Drawing attention to the CSA

  1. Clean up space and unfold tables and materials. Deliver your food in a truck, then lay it out on a table and label each produce item and amount to take. Food should be separated in  open baskets or flexible bags.  A good idea is to have a swap box for people to change items not wanted. You should set up information table near CSA banner.
  2. Have assigned workers take places. A sign-in person with list of pick ups should be located in front. Another person should be at the information table. The rest of worker members will help distribute food and greet people.
  3. Have an information table to provide information about your CSA. You should both have materials and answer questions that visitors may ask. The material can be about issues the CSA supports or about how specifically it is organized, like membership fees. The CSA banner should be located near table . A chosen member gives out this information. People will be socializing at the CSA market.
    • The CSA helps build community, people meet others from their area. Unlike a supermarket all produce is fresh unprocessed and not packaged. People get to know the farm, some visit it for events.
  4. cleaning up area and store materials when you're finished. You need to have garbage bags and brooms. Scraps can be composted. You can contact government agencies or community compost organizations about giving food scraps, or you can create your own compost area for left over scraps.

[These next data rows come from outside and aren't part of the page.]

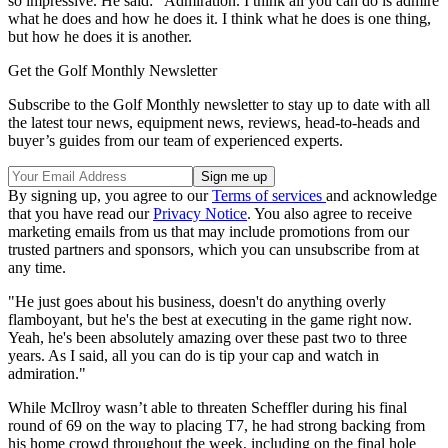
so impressive. He said: "Admiration. I think all you can do is admire
what he does and how he does it. I think what he does is one thing,
but how he does it is another.
Get the Golf Monthly Newsletter
Subscribe to the Golf Monthly newsletter to stay up to date with all
the latest tour news, equipment news, reviews, head-to-heads and
buyer’s guides from our team of experienced experts.
By signing up, you agree to our
Terms of services
and acknowledge
that you have read our
Privacy Notice
. You also agree to receive
marketing emails from us that may include promotions from our
trusted partners and sponsors, which you can unsubscribe from at
any time.
"He just goes about his business, doesn't do anything overly
flamboyant, but he's the best at executing in the game right now.
Yeah, he's been absolutely amazing over these past two to three
years. As I said, all you can do is tip your cap and watch in
admiration."
While McIlroy wasn’t able to threaten Scheffler during his final
round of 69 on the way to placing T7, he had strong backing from
his home crowd throughout the week, including on the final hole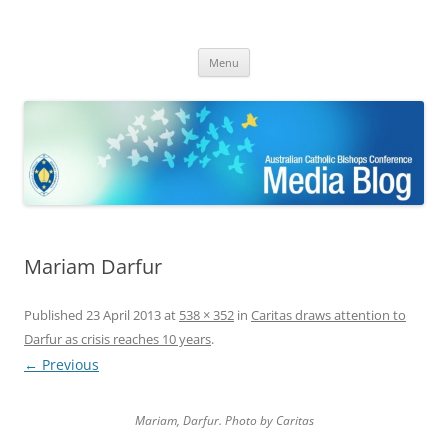
ACBC MediaBlog
Latest media releases and statements by the Australian Catholic
Skip
Bishops Conference
Menu
to
content
Mariam Darfur
Published
23 April 2013
at
538 × 352
in
Caritas draws attention to
Darfur as crisis reaches 10 years
.
← Previous
Mariam, Darfur. Photo by Caritas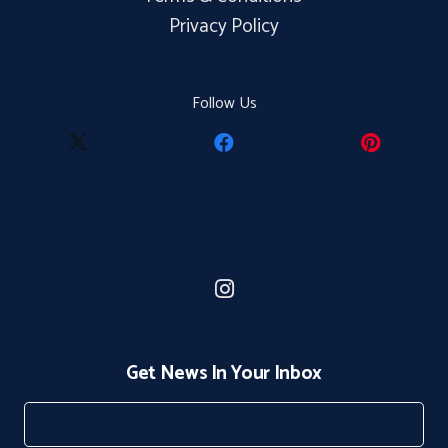
Privacy Policy
Follow Us
Get News In Your Inbox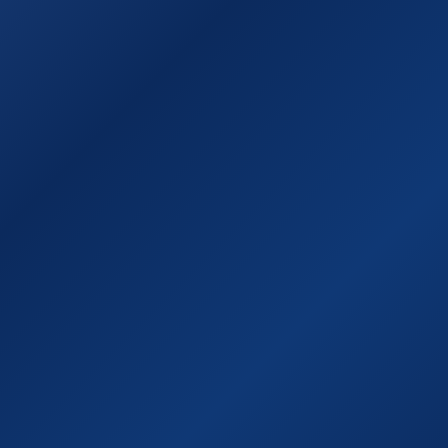
οι
Επικοινωνία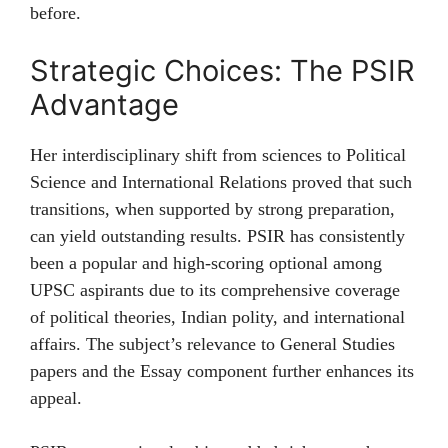
before.
Strategic Choices: The PSIR
Advantage
Her interdisciplinary shift from sciences to Political
Science and International Relations proved that such
transitions, when supported by strong preparation,
can yield outstanding results. PSIR has consistently
been a popular and high-scoring optional among
UPSC aspirants due to its comprehensive coverage
of political theories, Indian polity, and international
affairs. The subject’s relevance to General Studies
papers and the Essay component further enhances its
appeal.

Improving your community with the CSA

  1. Give away the surplus to those who need it. After all members have received food, you can assess what surplus is left over. Surplus food could be used to distribute to food shelters or those in need. You need to contact shelters before giving food.
  2. Provides a rich and diverse resource to both members and the community.
    • For example, you could include a compost area to the CSA site to educate and promote composting.
    • Create a seed library and link up with seed banks and other seed libraries. All you need is to have some designated space, some literature on seeds and the seeds. This shows the link between food, farms and seeds.
    • Set up a community garden on the CSA's site. This will add more community engagement and also create and promote a green space for CSA environment. Volunteers can be coordinated to do garden work.
  3. Educate. People may want to learn where food comes from. Your CSA can show it to them in its natural state. You can set up a pollination site to show the interactivity of pollinators with food systems and the needs and biodiversity of insects like bees and butterflies.


  • Join a CSA before starting one.


  • You must have permission for location site.